The problem is to find remainder of $7^{7^{7}}$ divided by $32$ the quickest way.
My attempt:
$32 = 8.4$
Mod 8: $7^{7^{7}}\equiv(-1)^{7^{7}}\equiv-1$
Mod 4: $7^{7^{7}}\equiv(-1)^{7^{7}}\equiv-1$
Hence in mod $32$: $7^{7^{7}}\equiv(-1)$ mod $8.(-1)$mod$ 4 (?) \equiv 7.3\equiv21 $
I am quite worried about the last step. I can't justify it.
Is there a theorem related to (?) or
Is there a better and correct way to do this ?
On
Fact: $a^{2^{k-2}}\equiv 1\pmod{2^k}$ for all $k\ge 3$, odd $a$.

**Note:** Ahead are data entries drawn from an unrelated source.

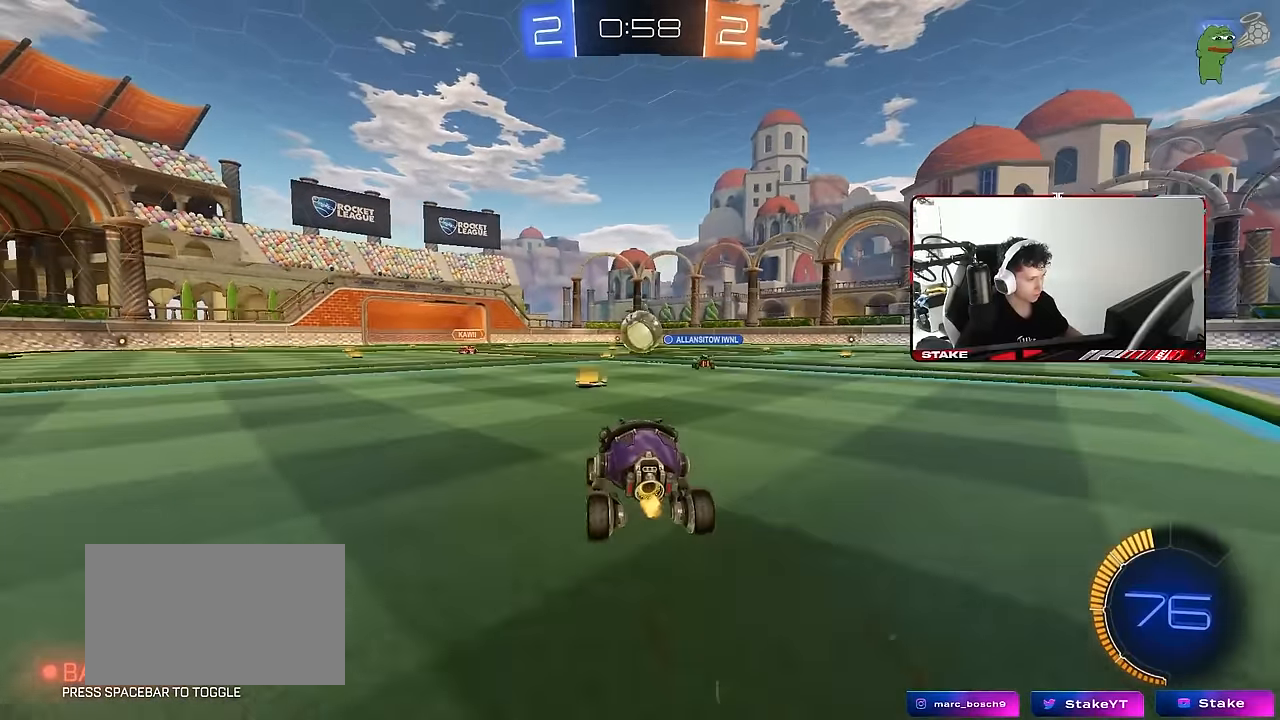
{"keys": ["d", "w"], "mouse": [], "mouse_move": "still", "events": [[350, "d", "down"]]}
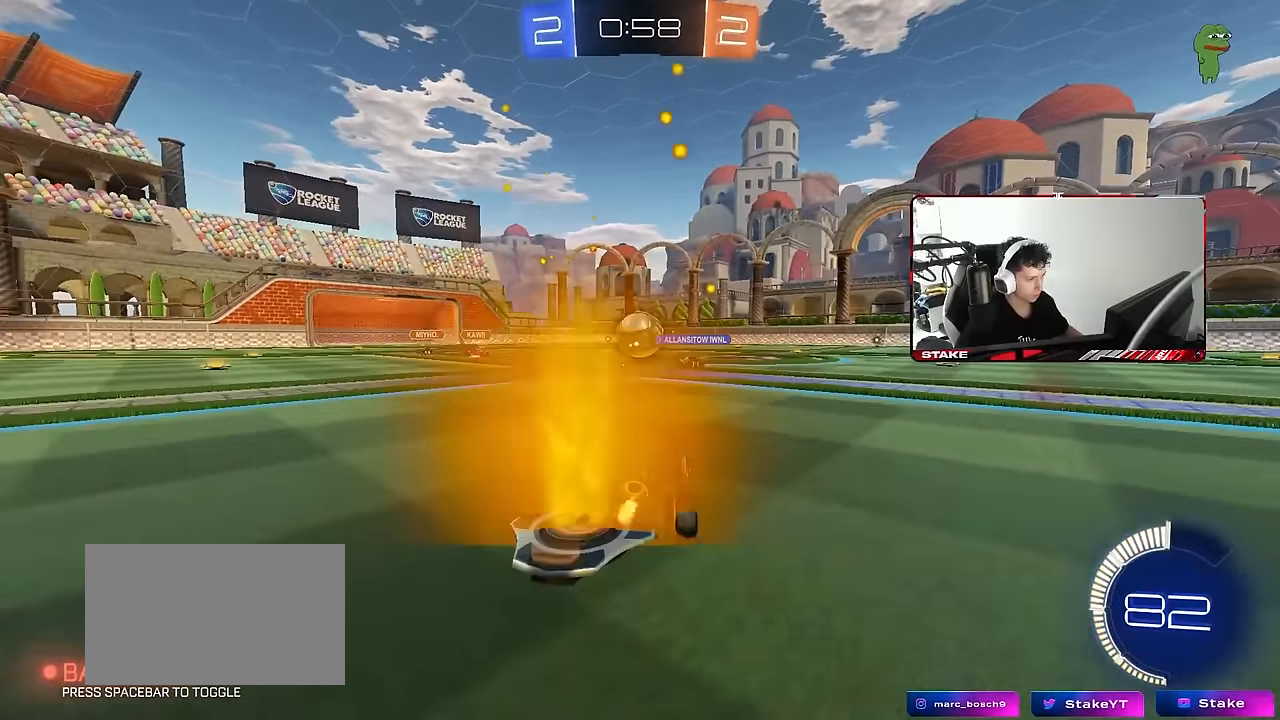
{"keys": ["a"], "mouse": [], "mouse_move": "still", "events": [[33, "d", "up"], [317, "w", "up"], [367, "a", "down"]]}
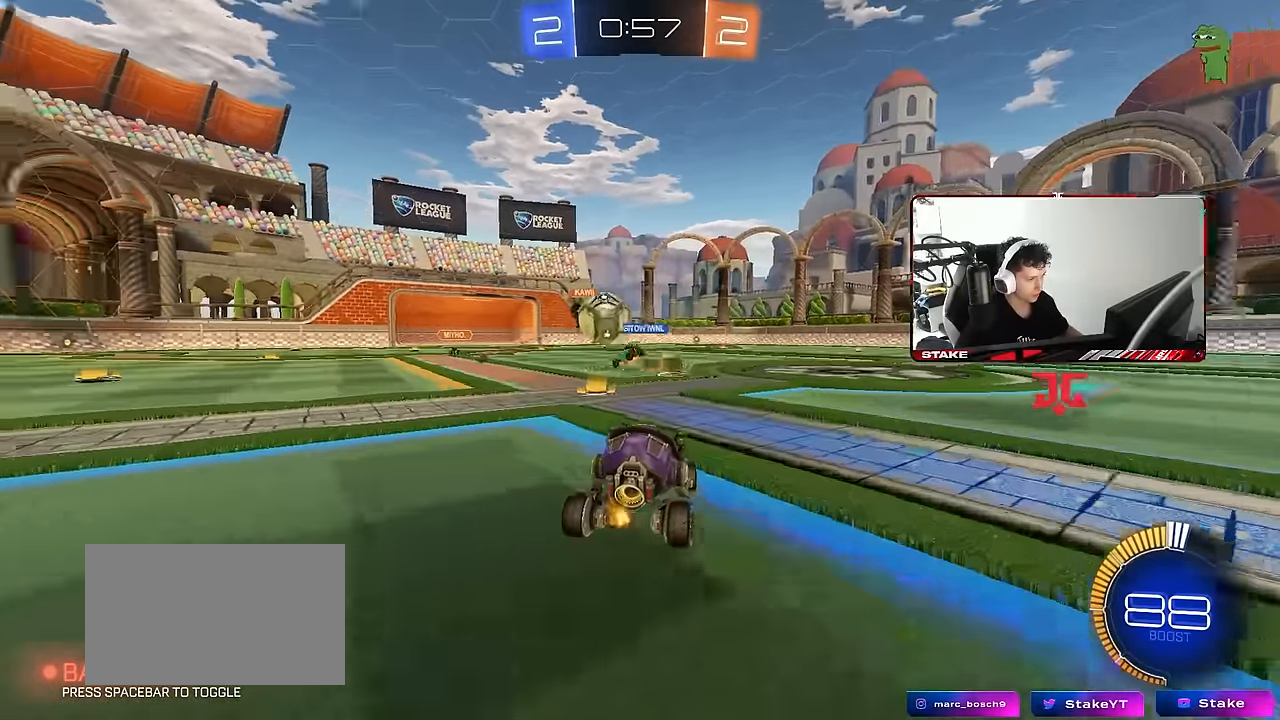
{"keys": ["a", "w"], "mouse": [], "mouse_move": "still", "events": [[150, "a", "up"], [150, "s", "down"], [183, "a", "down"], [283, "s", "up"], [333, "shift", "down"], [433, "shift", "up"], [433, "w", "down"]]}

Proof: We use induction. $a^2\equiv 1\pmod{8}$ for all odd $a$.
If $a^{2^{m-2}}\equiv 1\pmod{2^m}$, we want to prove $a^{2^{m-1}}\equiv 1\pmod{2^{m+1}}$.
I.e. if $a^{2^{m-2}}=2^mk+1$, we want to prove $\left(2^mk+1\right)^2\equiv 1\pmod{2^{m+1}}$.
$$\left(2^mk+1\right)^2\equiv 2^{2m}k+2^{m+1}k+1\equiv 1\pmod{2^{m+1}}$$
So $7^{8}\equiv 1\pmod{32}$. Then $$7^{7^7}\equiv 7^{7^7\pmod{8}}\equiv 7^{(-1)^7}\equiv 7^{-1}\pmod{32}$$
$$\equiv \frac{1}{7}\equiv \frac{5}{7\cdot 5}\equiv \frac{5}{3}\equiv \frac{-27}{3}\equiv -9\equiv 23\pmod{32}$$
You are correct that $7^{4}-1 = 48 \times 50 \equiv 0$ (mod $32$). Now $7^{7} \equiv (-1)^{7} \equiv -1$ (mod $4$). Hence $7^{7^{7}} \equiv 7^{-1}$ (mod $32$). Now we have seen that $7^{4} \equiv 1$ (mod $32$), so that $7^{-1} \equiv 7^{3}$ (mod $32$). But $7^{2} = 49 \equiv 17$ (mod $32$), and $7^{3} \equiv 7 \times 17 \equiv 119 \equiv 23 \equiv -9$ (mod $32$).